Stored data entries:
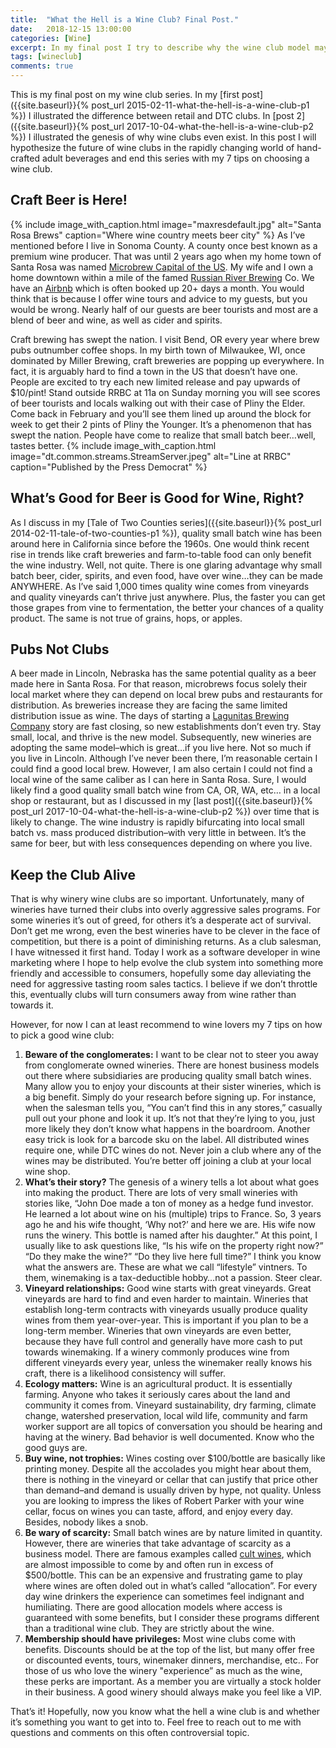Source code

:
 ```yaml
---
title:  "What the Hell is a Wine Club? Final Post."
date:   2018-12-15 13:00:00
categories: [Wine]
excerpt: In my final post I try to describe why the wine club model may be threatened by the brew pub, as well as list my 7 points of advice to finding your wine club.
tags: [wineclub]
comments: true
---
```


This is my final post on my wine club series. In my [first post]({{site.baseurl}}{% post_url 2015-02-11-what-the-hell-is-a-wine-club-p1 %}) I illustrated the difference between retail and DTC clubs. In [post 2]({{site.baseurl}}{% post_url 2017-10-04-what-the-hell-is-a-wine-club-p2 %}) I illustrated the genesis of why wine clubs even exist. In this post I will hypothesize the future of wine clubs in the rapidly changing world of hand-crafted adult beverages and end this series with my 7 tips on choosing a wine club.

## Craft Beer is Here!
{% include image_with_caption.html image="maxresdefault.jpg" alt="Santa Rosa Brews" caption="Where wine country meets beer city" %}
As I’ve mentioned before I live in Sonoma County. A county once best known as a premium wine producer. That was until 2 years ago when my home town of Santa Rosa was named [Microbrew Capital of the US](https://www.sonomamag.com/santa-rosa-named-microbrew-capital-united-states/).  My wife and I own a home downtown within a mile of the famed [Russian River Brewing](https://russianriverbrewing.com) Co. We have an [Airbnb](https://www.airbnb.com/rooms/21461228) which is often booked up 20+ days a month. You would think that is because I offer wine tours and advice to my guests, but you would be wrong. Nearly half of our guests are beer tourists and most are a blend of beer and wine, as well as cider and spirits.

Craft brewing has swept the nation. I visit Bend, OR every year where brew pubs outnumber coffee shops. In my birth town of Milwaukee, WI, once dominated by Miller Brewing, craft breweries are popping up everywhere. In fact, it is arguably hard to find a town in the US that doesn’t have one. People are excited to try each new limited release and pay upwards of $10/pint! Stand outside RRBC at 11a on Sunday morning you will see scores of beer tourists and locals walking out with their case of Pliny the Elder. Come back in February and you’ll see them lined up around the block for week to get their 2 pints of Pliny the Younger. It’s a phenomenon that has swept the nation. People have come to realize that small batch beer…well, tastes better.
{% include image_with_caption.html image="dt.common.streams.StreamServer.jpeg" alt="Line at RRBC" caption="Published by the Press Democrat" %}

## What’s Good for Beer is Good for Wine, Right?
As I discuss in my [Tale of Two Counties series]({{site.baseurl}}{% post_url 2014-02-11-tale-of-two-counties-p1 %}), quality small batch wine has been around here in California since before the 1960s. One would think recent rise in trends like craft breweries and farm-to-table food can only benefit the wine industry. Well, not quite. There is one glaring advantage why small batch beer, cider, spirits, and even food, have over wine…they can be made ANYWHERE. As I’ve said 1,000 times quality wine comes from vineyards and quality vineyards can’t thrive just anywhere. Plus, the faster you can get those grapes from vine to fermentation, the better your chances of a quality product. The same is not true of grains, hops, or apples.

## Pubs Not Clubs
A beer made in Lincoln, Nebraska has the same potential quality as a beer made here in Santa Rosa. For that reason, microbrews focus solely their local market where they can depend on local brew pubs and restaurants for distribution. As breweries increase they are facing the same limited distribution issue as wine. The days of starting a [Lagunitas Brewing Company](https://https://lagunitas.com) story are fast closing, so new establishments don’t even try. Stay small, local, and thrive is the new model. Subsequently, new wineries are adopting the same model–which is great…if you live here. Not so much if you live in Lincoln. Although I’ve never been there, I’m reasonable certain I could find a good local brew. However, I am also certain I could not find a local wine of the same caliber as I can here in Santa Rosa. Sure, I would likely find a good quality small batch wine from CA, OR, WA, etc… in a local shop or restaurant, but as I discussed in my [last post]({{site.baseurl}}{% post_url 2017-10-04-what-the-hell-is-a-wine-club-p2 %}) over time that is likely to change. The wine industry is rapidly bifurcating into local small batch vs. mass produced distribution–with very little in between. It’s the same for beer, but with less consequences depending on where you live.

## Keep the Club Alive
That is why winery wine clubs are so important. Unfortunately, many of wineries have turned their clubs into overly aggressive sales programs. For some wineries it’s out of greed, for others it’s a desperate act of survival. Don’t get me wrong, even the best wineries have to be clever in the face of competition, but there is a point of diminishing returns. As a club salesman, I have witnessed it first hand. Today I work as a software developer in wine marketing where I hope to help evolve the club system into something more friendly and accessible to consumers, hopefully some day alleviating the need for aggressive tasting room sales tactics. I believe if we don’t throttle this, eventually clubs will turn consumers away from wine rather than towards it.

However, for now I can at least recommend to wine lovers my 7 tips on how to pick a good wine club:

1. __Beware of the conglomerates:__ I want to be clear not to steer you away from conglomerate owned wineries. There are honest business models out there where subsidiaries are producing quality small batch wines. Many allow you to enjoy your discounts at their sister wineries, which is a big benefit. Simply do your research before signing up. For instance, when the salesman tells you, “You can’t find this in any stores,” casually pull out your phone and look it up. It’s not that they’re lying to you, just more likely they don’t know what happens in the boardroom. Another easy trick is look for a barcode sku on the label. All distributed wines require one, while DTC wines do not. Never join a club where any of the wines may be distributed. You’re better off joining a club at your local wine shop.
2. __What’s their story?__ The genesis of a winery tells a lot about what goes into making the product. There are lots of very small wineries with stories like, “John Doe made a ton of money as a hedge fund investor. He learned a lot about wine on his (multiple) trips to France. So, 3 years ago he and his wife thought, ‘Why not?’ and here we are. His wife now runs the winery. This bottle is named after his daughter.” At this point, I usually like to ask questions like, “Is his wife on the property right now?” “Do they make the wine?” “Do they live here full time?” I think you know what the answers are. These are what we call “lifestyle” vintners. To them, winemaking is a tax-deductible hobby…not a passion. Steer clear.
3. __Vineyard relationships:__ Good wine starts with great vineyards. Great vineyards are hard to find and even harder to maintain. Wineries that establish long-term contracts with vineyards usually produce quality wines from them year-over-year. This is important if you plan to be a long-term member. Wineries that own vineyards are even better, because they have full control and generally have more cash to put towards winemaking. If a winery commonly produces wine from different vineyards every year, unless the winemaker really knows his craft, there is a likelihood consistency will suffer.
4. __Ecology matters:__ Wine is an agricultural product. It is essentially farming. Anyone who takes it seriously cares about the land and community it comes from. Vineyard sustainability, dry farming, climate change, watershed preservation, local wild life, community and farm worker support are all topics of conversation you should be hearing and having at the winery. Bad behavior is well documented. Know who the good guys are.
5. __Buy wine, not trophies:__ Wines costing over $100/bottle are basically like printing money. Despite all the accolades you might hear about them, there is nothing in the vineyard or cellar that can justify that price other than demand–and demand is usually driven by hype, not quality. Unless you are looking to impress the likes of Robert Parker with your wine cellar, focus on wines you can taste, afford, and enjoy every day. Besides, nobody likes a snob.
6. __Be wary of scarcity:__ Small batch wines are by nature limited in quantity. However, there are wineries that take advantage of scarcity as a business model. There are famous examples called [cult wines](https://www.barrons.com/articles/collectors-clamor-for-napas-cult-wines-51544882400), which are almost impossible to come by and often run in excess of $500/bottle. This can be an expensive and frustrating game to play where wines are often doled out in what’s called “allocation”. For every day wine drinkers the experience can sometimes feel indignant and humiliating. There are good allocation models where access is guaranteed with some benefits, but I consider these programs different than a traditional wine club. They are strictly about the wine.
7. __Membership should have privileges:__ Most wine clubs come with benefits. Discounts should be at the top of the list, but many offer free or discounted events, tours, winemaker dinners, merchandise, etc.. For those of us who love the winery "experience” as much as the wine, these perks are important. As a member you are virtually a stock holder in their business. A good winery should always make you feel like a VIP.

That’s it! Hopefully, now you know what the hell a wine club is and whether it’s something you want to get into to. Feel free to reach out to me with questions and comments on this often controversial topic.

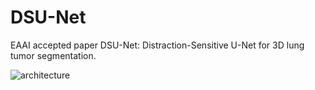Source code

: # DSU-Net

EAAI accepted paper DSU-Net: Distraction-Sensitive U-Net for 3D lung tumor segmentation.


![architecture](https://user-images.githubusercontent.com/17687676/236788304-6e394c93-16ec-47e2-a710-7d482f0313d1.png)
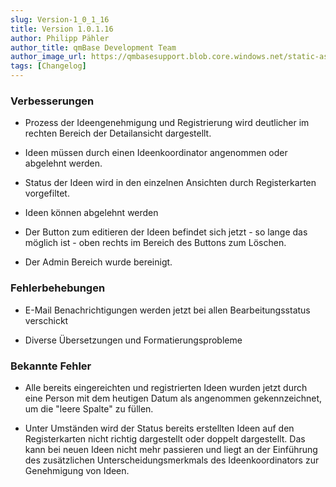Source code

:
 ```yaml
---
slug: Version-1_0_1_16
title: Version 1.0.1.16
author: Philipp Pähler
author_title: qmBase Development Team
author_image_url: https://qmbasesupport.blob.core.windows.net/static-assets/img/persons/paehler_round.png
tags: [Changelog]
---
```

### Verbesserungen

*   Prozess der Ideengenehmigung und Registrierung wird deutlicher im rechten Bereich der Detailansicht dargestellt.

*   Ideen müssen durch einen Ideenkoordinator angenommen oder abgelehnt werden.

*   Status der Ideen wird in den einzelnen Ansichten durch Registerkarten vorgefiltet.

*   Ideen können abgelehnt werden

*   Der Button zum editieren der Ideen befindet sich jetzt - so lange das möglich ist - oben rechts im Bereich des Buttons zum Löschen.

*   Der Admin Bereich wurde bereinigt.

### Fehlerbehebungen

*   E-Mail Benachrichtigungen werden jetzt bei allen Bearbeitungsstatus verschickt

*   Diverse Übersetzungen und Formatierungsprobleme

### Bekannte Fehler

*   Alle bereits eingereichten und registrierten Ideen wurden jetzt durch eine Person mit dem heutigen Datum als angenommen gekennzeichnet, um die "leere Spalte" zu füllen.

*   Unter Umständen wird der Status bereits erstellten Ideen auf den Registerkarten nicht richtig dargestellt oder doppelt dargestellt. Das kann bei neuen Ideen nicht mehr passieren und liegt an der Einführung des zusätzlichen Unterscheidungsmerkmals des Ideenkoordinators zur Genehmigung von Ideen.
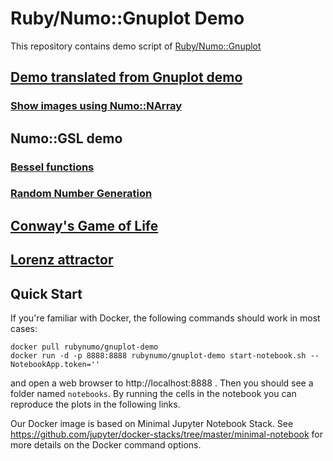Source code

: # Ruby/Numo::Gnuplot Demo

This repository contains demo script of
[Ruby/Numo::Gnuplot](https://github.com/ruby-numo/gnuplot)

## [Demo translated from Gnuplot demo](gnuplot)
### [Show images using Numo::NArray](misc/image)

## Numo::GSL demo
### [Bessel functions](gsl/bessel)
### [Random Number Generation](gsl/rng)

## [Conway's Game of Life](misc/lifegame)

## [Lorenz attractor](misc/lorenz)

## Quick Start
If you're familiar with Docker, the following commands should work in most cases:

```
docker pull rubynumo/gnuplot-demo
docker run -d -p 8888:8888 rubynumo/gnuplot-demo start-notebook.sh --NotebookApp.token=''
```

and open a web browser to http://localhost:8888 . Then you should see a folder named `notebooks`.
By running the cells in the notebook you can reproduce the plots in the following links.

Our Docker image is based on Minimal Jupyter Notebook Stack.
See https://github.com/jupyter/docker-stacks/tree/master/minimal-notebook for more details on the Docker command options.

| Task item |
Exactly how many lines in the data above contain the word "tips"? Respond with the number and nothing more.

| Reply to the task |
2